Le chien des Moulinet est mort ce matin. C'est ma femme qui m'a appris ça au moment où je revenais de mon tour de vélo. Il n'y avait pas de peine dans
sa voix, c'était juste informatif. Elle a dit ça comme ça, et puis elle est retournée à son équeutage d'haricots verts. Le chien des Moulinet, qui aboyait comme un con chaque fois que quelqu'un
s'approchait du portail, sûr que c'est pas une grosse perte. Et laid qu'il était, par dessus le marché. Les Moulinet sont bien débarrassés : un clebs qu'ils avaient hérité de la grand-mère quand
elle a passé l'arme à gauche. Plus d'une fois il me l'a dit Moulinet : si ça ne tenait qu'à moi... Il devait avoir dans les quinze-seize ans, le bestiau, pas mal pour un chien qu'avait pas toujours
été bien nourri (la vieille Moulinet avait des absences sur la fin). Depuis trois, quatre ans, on le disait fini d'ailleurs. Il traînait la patte, il partait de l'arrière-train, il reniflait fort
le vieil escarre. Une infection ambulante.
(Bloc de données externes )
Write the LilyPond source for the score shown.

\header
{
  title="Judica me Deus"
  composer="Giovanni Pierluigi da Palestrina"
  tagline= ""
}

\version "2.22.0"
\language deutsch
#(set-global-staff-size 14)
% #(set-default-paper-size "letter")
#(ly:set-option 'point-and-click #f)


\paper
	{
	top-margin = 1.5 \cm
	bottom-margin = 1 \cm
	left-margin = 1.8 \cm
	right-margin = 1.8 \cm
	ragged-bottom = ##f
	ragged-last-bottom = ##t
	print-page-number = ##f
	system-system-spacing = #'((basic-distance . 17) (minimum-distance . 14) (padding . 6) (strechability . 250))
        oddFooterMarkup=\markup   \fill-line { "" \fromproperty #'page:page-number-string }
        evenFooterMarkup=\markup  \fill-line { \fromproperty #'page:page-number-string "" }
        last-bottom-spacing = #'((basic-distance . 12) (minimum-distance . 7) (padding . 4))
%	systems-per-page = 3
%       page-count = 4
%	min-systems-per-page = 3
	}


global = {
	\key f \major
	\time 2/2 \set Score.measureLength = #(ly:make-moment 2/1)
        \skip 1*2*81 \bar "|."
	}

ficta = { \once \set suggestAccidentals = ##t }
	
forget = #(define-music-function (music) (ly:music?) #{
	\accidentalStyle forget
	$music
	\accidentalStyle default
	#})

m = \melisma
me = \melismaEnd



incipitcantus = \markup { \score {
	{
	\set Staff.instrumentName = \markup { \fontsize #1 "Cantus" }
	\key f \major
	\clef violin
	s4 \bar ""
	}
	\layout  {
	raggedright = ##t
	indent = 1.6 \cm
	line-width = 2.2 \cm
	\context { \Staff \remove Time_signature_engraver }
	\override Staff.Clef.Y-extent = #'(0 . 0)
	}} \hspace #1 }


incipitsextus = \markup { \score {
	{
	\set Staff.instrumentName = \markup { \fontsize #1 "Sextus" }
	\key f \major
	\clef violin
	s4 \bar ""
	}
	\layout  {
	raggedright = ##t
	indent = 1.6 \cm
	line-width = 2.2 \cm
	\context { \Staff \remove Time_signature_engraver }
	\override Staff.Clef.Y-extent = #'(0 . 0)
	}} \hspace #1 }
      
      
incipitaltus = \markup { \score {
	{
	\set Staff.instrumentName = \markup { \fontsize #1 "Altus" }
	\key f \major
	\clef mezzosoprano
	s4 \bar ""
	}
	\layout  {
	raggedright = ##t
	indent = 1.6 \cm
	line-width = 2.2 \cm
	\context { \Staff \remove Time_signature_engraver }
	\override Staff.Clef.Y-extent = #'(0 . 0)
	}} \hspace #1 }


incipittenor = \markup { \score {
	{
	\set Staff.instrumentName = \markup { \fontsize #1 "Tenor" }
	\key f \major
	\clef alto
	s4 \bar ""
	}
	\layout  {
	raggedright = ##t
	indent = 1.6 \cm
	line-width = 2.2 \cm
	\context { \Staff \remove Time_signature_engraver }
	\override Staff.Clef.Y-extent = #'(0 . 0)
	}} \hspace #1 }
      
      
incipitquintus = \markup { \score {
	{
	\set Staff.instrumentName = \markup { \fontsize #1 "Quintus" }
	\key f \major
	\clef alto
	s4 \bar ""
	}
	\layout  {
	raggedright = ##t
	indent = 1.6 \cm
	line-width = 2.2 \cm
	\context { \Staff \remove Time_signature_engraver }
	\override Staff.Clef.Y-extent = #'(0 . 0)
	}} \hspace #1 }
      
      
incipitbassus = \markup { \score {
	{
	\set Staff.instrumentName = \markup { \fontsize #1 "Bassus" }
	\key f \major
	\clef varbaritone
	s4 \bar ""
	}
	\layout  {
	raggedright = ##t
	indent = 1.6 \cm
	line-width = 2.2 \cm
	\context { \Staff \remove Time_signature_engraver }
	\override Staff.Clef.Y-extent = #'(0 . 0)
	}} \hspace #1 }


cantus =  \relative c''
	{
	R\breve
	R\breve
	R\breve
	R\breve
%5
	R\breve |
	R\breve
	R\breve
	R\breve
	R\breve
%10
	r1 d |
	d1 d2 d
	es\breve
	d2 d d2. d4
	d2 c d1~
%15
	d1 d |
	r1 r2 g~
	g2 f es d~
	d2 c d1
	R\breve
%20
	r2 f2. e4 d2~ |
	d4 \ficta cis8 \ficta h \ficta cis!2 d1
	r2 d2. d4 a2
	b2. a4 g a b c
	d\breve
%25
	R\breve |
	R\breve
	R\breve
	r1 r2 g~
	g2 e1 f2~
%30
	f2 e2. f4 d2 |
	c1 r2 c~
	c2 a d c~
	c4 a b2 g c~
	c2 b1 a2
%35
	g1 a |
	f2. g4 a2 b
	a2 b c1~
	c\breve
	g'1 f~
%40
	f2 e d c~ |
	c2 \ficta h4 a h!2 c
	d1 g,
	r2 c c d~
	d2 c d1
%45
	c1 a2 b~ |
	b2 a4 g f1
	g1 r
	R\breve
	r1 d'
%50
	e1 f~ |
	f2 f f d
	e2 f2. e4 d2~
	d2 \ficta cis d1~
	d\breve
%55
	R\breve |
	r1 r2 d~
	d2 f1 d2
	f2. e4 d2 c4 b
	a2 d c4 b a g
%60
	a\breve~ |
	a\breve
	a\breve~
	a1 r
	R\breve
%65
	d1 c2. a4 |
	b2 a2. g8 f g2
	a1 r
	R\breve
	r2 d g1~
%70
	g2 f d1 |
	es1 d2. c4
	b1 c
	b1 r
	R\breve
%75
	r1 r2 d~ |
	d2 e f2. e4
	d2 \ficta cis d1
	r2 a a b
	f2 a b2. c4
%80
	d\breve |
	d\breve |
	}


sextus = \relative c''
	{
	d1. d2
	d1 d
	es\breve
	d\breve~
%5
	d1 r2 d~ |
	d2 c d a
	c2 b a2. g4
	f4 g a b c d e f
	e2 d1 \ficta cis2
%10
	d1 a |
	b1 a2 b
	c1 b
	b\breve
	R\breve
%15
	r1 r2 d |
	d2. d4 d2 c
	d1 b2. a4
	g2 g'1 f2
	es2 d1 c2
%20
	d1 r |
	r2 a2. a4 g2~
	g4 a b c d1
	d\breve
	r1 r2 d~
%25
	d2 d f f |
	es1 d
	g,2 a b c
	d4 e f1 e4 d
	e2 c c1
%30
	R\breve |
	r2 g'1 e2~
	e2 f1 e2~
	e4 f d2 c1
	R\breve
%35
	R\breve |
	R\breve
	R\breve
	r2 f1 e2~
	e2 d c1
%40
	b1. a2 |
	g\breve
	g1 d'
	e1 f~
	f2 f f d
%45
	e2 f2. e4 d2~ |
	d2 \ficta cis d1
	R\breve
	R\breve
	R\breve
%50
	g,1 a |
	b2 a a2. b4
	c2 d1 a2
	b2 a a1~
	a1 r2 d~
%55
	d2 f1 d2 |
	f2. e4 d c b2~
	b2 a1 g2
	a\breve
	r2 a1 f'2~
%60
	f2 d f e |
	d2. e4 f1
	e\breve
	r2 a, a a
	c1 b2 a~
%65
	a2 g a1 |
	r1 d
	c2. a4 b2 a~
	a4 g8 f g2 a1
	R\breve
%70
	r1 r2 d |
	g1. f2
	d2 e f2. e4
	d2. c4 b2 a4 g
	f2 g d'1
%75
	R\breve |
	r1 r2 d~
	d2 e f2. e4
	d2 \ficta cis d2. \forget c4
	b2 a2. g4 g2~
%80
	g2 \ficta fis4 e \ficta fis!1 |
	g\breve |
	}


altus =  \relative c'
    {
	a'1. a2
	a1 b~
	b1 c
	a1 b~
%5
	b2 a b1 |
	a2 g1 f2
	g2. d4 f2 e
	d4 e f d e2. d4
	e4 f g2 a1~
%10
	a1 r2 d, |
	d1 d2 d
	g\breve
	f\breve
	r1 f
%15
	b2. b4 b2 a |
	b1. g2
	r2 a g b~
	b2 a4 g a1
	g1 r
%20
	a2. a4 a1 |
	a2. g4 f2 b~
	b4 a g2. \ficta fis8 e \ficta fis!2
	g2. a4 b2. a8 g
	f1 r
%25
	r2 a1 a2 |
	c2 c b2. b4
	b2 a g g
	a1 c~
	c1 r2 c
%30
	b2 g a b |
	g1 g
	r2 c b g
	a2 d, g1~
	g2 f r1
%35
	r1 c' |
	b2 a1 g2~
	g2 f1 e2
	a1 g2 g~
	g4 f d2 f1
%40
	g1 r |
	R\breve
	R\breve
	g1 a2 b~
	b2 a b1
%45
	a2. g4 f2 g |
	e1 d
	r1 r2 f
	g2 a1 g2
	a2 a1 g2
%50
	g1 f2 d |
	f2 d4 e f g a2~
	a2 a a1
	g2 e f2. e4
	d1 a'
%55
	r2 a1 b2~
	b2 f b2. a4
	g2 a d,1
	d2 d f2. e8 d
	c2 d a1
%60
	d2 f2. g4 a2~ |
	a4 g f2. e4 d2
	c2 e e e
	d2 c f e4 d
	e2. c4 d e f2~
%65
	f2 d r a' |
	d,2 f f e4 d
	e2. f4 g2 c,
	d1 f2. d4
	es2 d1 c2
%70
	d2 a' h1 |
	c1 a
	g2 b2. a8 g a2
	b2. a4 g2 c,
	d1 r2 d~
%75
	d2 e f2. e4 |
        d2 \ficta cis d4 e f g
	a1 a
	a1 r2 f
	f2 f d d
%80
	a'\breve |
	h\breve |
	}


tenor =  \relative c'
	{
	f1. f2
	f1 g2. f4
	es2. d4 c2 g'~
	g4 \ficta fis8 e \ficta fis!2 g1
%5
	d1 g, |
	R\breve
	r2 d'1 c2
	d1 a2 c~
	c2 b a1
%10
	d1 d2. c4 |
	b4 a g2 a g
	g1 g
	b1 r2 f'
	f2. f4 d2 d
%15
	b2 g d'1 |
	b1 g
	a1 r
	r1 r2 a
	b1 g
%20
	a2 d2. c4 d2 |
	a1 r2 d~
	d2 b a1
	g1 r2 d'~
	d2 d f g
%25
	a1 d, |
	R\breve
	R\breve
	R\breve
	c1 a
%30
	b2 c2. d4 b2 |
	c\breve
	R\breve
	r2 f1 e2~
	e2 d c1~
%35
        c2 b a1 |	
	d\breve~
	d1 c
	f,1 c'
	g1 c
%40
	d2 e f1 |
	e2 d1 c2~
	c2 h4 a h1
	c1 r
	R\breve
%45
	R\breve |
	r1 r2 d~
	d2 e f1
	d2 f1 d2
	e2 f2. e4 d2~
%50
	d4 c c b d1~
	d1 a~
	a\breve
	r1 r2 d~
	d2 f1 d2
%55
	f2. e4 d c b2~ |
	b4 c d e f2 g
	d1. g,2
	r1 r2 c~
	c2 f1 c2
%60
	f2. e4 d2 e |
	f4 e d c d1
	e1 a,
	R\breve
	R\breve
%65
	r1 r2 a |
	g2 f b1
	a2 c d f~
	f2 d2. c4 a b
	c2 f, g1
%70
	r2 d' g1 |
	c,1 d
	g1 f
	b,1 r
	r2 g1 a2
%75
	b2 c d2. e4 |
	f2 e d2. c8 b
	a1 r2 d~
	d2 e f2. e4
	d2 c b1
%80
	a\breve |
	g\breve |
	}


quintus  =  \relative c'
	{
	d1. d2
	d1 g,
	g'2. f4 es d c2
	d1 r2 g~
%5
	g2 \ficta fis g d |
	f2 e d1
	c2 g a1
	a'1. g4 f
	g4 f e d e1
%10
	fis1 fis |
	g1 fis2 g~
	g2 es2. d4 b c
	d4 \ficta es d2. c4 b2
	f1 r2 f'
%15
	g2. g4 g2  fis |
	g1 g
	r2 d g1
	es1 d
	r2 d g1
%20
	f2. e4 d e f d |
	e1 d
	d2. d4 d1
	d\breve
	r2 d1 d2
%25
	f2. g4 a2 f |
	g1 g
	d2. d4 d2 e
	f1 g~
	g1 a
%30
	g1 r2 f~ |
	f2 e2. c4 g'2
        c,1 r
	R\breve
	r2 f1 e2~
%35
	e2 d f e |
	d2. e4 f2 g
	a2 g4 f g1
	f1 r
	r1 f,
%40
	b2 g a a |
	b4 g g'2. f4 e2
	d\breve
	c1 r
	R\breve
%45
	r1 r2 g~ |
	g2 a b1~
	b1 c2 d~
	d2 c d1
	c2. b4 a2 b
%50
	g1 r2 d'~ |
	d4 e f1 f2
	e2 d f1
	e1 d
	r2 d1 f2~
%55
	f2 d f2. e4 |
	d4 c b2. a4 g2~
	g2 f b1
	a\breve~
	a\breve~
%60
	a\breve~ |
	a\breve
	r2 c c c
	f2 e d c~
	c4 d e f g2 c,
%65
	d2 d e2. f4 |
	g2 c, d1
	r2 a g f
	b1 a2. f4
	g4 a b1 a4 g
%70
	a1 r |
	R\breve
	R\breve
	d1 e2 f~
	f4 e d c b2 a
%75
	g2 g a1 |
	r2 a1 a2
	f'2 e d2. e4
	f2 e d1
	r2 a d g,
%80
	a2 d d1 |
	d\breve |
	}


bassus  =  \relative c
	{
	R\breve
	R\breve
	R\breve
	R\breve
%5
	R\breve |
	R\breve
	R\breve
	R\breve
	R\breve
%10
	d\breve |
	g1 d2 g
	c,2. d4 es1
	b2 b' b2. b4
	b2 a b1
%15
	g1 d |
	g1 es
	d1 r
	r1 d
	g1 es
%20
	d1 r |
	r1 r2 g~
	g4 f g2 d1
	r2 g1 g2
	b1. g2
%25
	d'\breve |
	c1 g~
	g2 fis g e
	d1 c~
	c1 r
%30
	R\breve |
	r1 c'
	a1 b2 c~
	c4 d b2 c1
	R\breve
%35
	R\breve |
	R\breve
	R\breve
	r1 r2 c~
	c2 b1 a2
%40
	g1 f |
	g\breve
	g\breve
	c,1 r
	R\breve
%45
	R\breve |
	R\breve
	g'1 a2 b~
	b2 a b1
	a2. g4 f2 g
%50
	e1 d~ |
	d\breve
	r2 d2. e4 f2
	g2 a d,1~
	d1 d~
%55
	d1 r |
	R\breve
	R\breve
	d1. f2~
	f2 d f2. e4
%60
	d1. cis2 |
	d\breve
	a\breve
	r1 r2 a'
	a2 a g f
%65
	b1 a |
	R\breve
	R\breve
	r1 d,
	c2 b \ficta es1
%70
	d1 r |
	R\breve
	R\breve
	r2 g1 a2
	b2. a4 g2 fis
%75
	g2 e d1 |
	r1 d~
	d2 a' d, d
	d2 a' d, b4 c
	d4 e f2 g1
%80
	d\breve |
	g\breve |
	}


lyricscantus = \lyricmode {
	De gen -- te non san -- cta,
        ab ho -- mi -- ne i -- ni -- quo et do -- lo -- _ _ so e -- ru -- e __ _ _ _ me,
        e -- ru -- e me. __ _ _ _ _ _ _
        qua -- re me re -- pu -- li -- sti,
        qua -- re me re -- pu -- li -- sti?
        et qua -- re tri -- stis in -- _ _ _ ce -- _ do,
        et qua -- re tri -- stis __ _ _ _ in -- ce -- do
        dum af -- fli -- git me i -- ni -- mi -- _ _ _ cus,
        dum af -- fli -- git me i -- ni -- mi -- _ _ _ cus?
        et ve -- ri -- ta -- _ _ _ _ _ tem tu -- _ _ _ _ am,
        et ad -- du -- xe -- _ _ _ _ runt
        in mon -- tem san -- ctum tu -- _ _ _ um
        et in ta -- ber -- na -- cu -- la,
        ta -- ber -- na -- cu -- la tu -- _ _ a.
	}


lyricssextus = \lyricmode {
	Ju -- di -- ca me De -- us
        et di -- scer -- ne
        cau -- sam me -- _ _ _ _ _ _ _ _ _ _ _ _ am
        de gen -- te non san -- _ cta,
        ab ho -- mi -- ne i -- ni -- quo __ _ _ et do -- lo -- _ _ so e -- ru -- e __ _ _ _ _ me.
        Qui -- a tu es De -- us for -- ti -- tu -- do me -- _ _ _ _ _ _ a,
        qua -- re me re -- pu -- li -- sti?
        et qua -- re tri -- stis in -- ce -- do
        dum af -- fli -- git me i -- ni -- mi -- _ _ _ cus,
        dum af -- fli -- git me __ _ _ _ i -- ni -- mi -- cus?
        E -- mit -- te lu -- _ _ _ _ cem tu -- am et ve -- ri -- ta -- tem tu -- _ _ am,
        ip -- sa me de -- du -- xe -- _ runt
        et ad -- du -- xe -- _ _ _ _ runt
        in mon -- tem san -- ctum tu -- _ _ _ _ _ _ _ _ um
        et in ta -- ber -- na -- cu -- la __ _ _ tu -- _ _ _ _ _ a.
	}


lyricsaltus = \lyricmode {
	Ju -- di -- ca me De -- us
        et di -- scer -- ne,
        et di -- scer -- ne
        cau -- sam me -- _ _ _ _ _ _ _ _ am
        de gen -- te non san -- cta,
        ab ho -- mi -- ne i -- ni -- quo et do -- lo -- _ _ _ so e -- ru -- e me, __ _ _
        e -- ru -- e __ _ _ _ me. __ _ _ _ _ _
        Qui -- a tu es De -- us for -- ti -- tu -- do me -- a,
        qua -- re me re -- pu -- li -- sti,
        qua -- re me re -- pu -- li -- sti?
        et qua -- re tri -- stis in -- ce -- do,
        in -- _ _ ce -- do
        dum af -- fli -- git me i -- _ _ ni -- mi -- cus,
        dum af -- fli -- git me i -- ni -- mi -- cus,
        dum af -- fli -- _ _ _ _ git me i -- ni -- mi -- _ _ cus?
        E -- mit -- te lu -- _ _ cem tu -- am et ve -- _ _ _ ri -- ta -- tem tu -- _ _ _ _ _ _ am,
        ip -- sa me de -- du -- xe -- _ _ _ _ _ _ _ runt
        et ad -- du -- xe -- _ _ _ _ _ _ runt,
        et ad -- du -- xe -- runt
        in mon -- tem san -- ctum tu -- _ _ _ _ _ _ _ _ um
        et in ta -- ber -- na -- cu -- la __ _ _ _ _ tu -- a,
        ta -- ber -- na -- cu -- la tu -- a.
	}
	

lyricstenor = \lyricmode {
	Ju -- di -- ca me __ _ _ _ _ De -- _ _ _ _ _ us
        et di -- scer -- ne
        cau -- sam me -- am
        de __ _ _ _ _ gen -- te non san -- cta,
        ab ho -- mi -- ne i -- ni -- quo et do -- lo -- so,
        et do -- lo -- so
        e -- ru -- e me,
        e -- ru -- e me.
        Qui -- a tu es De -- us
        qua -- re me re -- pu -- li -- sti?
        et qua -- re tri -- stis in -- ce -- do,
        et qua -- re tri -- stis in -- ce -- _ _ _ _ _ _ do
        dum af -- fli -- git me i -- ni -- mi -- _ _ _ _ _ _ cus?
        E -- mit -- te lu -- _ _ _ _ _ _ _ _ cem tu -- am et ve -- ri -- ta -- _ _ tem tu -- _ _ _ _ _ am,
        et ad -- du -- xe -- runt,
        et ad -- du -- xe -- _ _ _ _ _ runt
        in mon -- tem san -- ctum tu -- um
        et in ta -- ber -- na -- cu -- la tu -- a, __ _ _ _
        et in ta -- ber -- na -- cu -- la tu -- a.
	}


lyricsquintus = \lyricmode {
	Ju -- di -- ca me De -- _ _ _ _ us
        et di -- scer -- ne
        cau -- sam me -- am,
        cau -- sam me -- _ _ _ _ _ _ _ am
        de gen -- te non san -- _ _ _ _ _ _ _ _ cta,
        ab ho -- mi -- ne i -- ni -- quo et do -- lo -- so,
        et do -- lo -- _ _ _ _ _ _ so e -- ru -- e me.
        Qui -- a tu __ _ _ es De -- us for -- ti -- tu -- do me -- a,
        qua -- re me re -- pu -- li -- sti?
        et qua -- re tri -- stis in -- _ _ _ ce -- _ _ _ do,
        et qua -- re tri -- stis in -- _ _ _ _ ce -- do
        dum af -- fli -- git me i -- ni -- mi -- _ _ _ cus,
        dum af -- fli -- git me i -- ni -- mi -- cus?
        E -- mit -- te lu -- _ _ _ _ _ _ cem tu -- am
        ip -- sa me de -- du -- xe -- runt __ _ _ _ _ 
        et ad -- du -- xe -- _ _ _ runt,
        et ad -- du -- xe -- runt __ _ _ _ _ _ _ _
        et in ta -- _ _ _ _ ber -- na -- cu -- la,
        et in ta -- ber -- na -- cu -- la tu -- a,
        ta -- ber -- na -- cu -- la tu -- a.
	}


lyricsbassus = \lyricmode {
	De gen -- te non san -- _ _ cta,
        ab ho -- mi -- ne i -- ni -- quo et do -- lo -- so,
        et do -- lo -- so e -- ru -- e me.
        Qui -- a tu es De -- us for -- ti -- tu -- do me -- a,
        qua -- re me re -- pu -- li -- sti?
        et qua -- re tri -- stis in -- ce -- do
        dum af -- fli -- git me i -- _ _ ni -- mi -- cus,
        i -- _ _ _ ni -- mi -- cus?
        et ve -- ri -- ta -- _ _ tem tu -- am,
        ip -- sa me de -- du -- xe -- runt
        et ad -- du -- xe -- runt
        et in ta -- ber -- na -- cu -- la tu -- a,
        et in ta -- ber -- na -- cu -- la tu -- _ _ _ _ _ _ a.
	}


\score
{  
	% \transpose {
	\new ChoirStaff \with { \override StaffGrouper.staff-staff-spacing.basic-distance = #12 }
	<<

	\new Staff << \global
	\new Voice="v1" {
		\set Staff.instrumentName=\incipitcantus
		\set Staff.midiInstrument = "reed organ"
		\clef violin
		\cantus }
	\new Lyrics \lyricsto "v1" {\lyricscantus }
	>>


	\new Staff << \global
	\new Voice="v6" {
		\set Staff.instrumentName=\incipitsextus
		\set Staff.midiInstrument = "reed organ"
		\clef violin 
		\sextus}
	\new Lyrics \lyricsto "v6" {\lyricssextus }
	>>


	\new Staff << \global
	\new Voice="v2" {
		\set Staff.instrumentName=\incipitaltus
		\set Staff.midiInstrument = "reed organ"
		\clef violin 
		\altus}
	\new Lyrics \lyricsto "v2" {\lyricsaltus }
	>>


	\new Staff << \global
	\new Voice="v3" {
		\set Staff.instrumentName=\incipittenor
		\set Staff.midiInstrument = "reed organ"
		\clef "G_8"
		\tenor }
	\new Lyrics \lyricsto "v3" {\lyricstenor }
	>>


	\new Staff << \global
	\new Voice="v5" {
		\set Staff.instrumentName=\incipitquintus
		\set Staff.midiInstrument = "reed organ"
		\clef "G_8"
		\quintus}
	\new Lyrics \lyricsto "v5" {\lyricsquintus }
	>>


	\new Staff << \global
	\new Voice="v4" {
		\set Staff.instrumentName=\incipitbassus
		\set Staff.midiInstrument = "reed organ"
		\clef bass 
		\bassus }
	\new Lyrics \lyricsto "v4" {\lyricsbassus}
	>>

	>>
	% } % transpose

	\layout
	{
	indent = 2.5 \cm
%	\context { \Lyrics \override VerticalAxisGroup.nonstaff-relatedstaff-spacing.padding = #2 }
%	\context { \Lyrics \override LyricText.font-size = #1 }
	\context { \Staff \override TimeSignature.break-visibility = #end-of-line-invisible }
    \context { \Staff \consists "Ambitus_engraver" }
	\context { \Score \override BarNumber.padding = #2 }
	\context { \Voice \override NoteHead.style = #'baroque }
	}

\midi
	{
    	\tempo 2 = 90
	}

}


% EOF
Pendant que je lavais mon VTT à grandes eaux, c'est bête mais j'ai repensé que ce fichu clébard n'avait jamais eu de nom. La vieille avait dû lui donner un nom, mais il s'était pas transmis.
Moulinet, en rigolant, l'appelait Médor, ou Tartempion et le plus souvent Tête de con. Et la Tête de con jappait et battait de la queue, comme un imbécile heureux.
Sa femme, à Moulinet, me l'a dit le lendemain : On reprendra pas de bête, on s'attache trop.